More than just a historical curiosity, and better than you think
7th June 2000

Whoever you are, you probably have no desire to see this film. I understand. I had no desire to see it either. It was a blockbuster in its day, but only in Australia, and Australians are among the last people on the face of the planet who'd want to see it now. We don't want to be reminded what our country was like in the mid-1960s. Not that "reminded" is the right word, for most of us either weren't born or weren't here in 1966 (I certainly wasn't), and so it's easy for us to suppose that this film is nothing more than (a) a sustained exercise in wog-bashing, and (b) a celebration of everything we've all been earnestly trying to escape ever since the introduction of decimal currency and decent coffee. I'm sure most Australians, like me, will be thinking: If I watch this movie, how much will it make me cringe?

The short answer: okay, it probably WILL make you cringe now and then; but it's more moving, more witty, and more enlightened, than you might think. No wog-bashing. And it's NOT, as I feared, the 1960s equivalent of "Crocodile Dundee". Neither a kangaroo nor a swagman in sight.
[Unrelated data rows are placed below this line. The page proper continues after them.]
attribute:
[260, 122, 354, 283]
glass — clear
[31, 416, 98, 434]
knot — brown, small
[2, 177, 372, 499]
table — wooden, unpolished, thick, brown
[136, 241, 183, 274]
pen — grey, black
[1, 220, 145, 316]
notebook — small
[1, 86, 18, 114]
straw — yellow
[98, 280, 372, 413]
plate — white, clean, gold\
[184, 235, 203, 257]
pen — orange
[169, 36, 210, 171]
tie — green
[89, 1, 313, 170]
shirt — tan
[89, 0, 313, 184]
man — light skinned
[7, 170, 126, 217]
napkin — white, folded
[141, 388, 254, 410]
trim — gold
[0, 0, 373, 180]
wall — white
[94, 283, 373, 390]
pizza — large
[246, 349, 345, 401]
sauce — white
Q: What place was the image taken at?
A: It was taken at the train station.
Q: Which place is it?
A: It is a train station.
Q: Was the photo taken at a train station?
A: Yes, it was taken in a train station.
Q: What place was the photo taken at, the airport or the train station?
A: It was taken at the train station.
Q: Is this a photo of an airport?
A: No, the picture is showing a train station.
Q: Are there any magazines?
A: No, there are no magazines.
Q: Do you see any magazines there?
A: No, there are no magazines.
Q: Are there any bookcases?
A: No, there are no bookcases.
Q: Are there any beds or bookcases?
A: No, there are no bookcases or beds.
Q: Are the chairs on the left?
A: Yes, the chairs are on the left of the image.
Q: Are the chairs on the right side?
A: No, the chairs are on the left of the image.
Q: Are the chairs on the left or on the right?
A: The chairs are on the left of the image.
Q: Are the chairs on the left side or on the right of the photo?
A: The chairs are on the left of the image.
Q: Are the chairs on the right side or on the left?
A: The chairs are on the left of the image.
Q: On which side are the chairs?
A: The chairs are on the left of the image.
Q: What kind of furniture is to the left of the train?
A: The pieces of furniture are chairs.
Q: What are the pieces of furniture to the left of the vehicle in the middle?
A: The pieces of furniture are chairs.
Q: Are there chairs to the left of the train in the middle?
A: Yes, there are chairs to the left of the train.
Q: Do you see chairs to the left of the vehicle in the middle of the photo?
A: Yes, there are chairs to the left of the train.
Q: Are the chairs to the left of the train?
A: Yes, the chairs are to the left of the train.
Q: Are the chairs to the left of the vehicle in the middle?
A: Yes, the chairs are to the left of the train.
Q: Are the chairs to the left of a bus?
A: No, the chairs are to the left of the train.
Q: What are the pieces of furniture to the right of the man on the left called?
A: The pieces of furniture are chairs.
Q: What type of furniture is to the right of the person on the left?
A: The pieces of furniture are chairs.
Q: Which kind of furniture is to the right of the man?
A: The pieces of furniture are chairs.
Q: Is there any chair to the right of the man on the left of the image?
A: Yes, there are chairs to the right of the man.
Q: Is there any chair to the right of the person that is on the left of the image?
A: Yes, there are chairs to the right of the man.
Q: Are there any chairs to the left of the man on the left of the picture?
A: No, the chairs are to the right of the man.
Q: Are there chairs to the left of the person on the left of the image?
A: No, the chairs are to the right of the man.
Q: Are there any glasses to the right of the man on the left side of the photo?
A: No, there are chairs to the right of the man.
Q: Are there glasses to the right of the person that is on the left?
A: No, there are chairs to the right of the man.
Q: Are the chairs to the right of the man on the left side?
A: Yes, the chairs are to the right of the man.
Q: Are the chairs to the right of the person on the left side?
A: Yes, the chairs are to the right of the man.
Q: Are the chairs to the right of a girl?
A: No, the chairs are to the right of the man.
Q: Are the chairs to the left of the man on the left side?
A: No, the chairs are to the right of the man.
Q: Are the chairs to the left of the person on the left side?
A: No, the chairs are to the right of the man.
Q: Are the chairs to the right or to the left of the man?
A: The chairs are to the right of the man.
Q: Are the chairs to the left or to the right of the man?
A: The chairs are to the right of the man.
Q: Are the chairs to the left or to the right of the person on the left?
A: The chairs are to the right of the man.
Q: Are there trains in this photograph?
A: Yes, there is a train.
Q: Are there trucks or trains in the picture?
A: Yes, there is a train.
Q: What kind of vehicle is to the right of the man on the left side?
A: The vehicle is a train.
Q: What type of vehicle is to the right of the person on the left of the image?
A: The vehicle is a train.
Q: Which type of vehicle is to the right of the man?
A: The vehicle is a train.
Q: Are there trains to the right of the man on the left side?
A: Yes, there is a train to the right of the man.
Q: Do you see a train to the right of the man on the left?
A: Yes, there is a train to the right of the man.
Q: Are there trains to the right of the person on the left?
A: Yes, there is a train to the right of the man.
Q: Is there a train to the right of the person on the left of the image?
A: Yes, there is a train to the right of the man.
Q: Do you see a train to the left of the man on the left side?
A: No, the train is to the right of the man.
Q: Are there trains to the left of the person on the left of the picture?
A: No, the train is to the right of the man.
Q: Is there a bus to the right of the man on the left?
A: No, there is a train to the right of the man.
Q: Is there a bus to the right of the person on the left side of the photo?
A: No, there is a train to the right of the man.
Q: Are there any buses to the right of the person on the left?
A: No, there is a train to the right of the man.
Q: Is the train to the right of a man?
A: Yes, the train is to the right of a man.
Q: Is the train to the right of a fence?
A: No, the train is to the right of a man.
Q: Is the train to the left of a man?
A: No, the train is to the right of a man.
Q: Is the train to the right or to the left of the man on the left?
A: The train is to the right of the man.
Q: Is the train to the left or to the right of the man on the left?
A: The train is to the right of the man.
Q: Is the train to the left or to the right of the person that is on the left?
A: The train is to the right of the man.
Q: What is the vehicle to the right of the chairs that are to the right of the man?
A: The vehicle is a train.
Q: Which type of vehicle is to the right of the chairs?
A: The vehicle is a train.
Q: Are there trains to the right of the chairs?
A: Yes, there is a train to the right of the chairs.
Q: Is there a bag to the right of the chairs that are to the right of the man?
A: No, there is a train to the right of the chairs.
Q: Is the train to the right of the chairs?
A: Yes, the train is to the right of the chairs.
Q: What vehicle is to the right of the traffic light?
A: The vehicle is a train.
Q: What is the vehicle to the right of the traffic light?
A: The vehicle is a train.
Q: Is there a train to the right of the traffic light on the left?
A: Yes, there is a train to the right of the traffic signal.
Powell even resists the temptation to show the Sydney Opera House as he pans over the harbour, probably because it hadn't yet been built.

I wouldn't have seen it if it hadn't been directed by Michael Powell. And here I have grounds for disappointment, since there's none of Powell's usual visual inventiveness or splendour. But fair enough: visual splendour would have been beside the point in this kind of comedy, and it may have been fatal. It's not that there's anything WRONG with the cinematography. To compensate for the fact that it's not another "Black Narcissus" we get a nice, light, and in the end surprisingly touching, comedy. The obvious cultural misunderstandings (Nino thinks, for a while, that there's a region of Sydney called "King's Bloody Cross" - that kind of thing) are neither laboured nor over-stated. Nor are they really the point of the film. Sure, Nino solemnly does what everyone tells him to do as if he were an anthropologist entering a mosque, but the story takes us further than this.

By the way, you'll note that almost every spoken sentence contains either a "bloody" or a "bugger". Powell later said that this was the key to getting past the censors. If he'd been conservative and had his characters swear only once or twice, the censors would have insisted on minor cuts; but since everyone swears constantly, it's impossible to cut one scene without cutting the rest, so the film emerged unscathed - with a G rating!